### EXERCISE BRIEF
Only the lines below, from the one with "middle tip: (658, 260)" through the one with "thumb mcp: (698, 602)", are to be written out, exactly.

↓

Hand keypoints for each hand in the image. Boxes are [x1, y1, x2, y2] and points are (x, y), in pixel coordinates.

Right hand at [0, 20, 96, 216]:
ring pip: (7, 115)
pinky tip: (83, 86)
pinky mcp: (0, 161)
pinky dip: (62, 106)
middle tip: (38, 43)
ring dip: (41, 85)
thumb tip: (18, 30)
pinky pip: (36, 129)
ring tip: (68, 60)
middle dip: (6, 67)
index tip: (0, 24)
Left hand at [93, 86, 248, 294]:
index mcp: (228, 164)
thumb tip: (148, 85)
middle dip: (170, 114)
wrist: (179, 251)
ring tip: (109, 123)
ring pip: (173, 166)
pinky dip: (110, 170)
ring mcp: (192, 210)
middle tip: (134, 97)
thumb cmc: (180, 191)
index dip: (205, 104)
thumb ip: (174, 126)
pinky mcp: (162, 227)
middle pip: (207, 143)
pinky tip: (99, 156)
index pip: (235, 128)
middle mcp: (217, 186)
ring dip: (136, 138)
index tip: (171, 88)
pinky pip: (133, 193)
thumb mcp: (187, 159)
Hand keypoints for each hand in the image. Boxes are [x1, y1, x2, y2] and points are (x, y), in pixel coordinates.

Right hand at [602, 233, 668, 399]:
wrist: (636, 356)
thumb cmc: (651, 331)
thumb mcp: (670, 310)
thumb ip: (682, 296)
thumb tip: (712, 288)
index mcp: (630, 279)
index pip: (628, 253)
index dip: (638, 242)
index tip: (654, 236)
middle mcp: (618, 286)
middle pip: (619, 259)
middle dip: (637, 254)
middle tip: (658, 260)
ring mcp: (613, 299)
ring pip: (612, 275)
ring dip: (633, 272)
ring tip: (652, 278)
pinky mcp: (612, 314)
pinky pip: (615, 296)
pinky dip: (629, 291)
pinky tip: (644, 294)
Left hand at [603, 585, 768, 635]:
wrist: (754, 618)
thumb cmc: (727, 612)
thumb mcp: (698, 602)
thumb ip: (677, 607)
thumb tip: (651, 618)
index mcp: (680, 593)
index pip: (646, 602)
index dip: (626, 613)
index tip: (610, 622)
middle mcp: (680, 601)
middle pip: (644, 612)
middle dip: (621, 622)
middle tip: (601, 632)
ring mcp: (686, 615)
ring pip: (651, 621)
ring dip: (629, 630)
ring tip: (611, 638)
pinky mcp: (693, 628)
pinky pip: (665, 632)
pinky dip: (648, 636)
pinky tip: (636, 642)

↑

### OUTPUT OF THE EXERCISE
middle tip: (658, 260)
ring mcp: (613, 299)
ring pip: (612, 275)
ring dip: (633, 272)
ring tip: (652, 278)
pinky mcp: (612, 314)
pinky pip: (615, 296)
pinky dip: (629, 291)
pinky tip: (644, 294)
Left hand at [603, 585, 768, 635]:
wrist: (754, 618)
thumb cmc: (727, 612)
thumb mcp: (698, 602)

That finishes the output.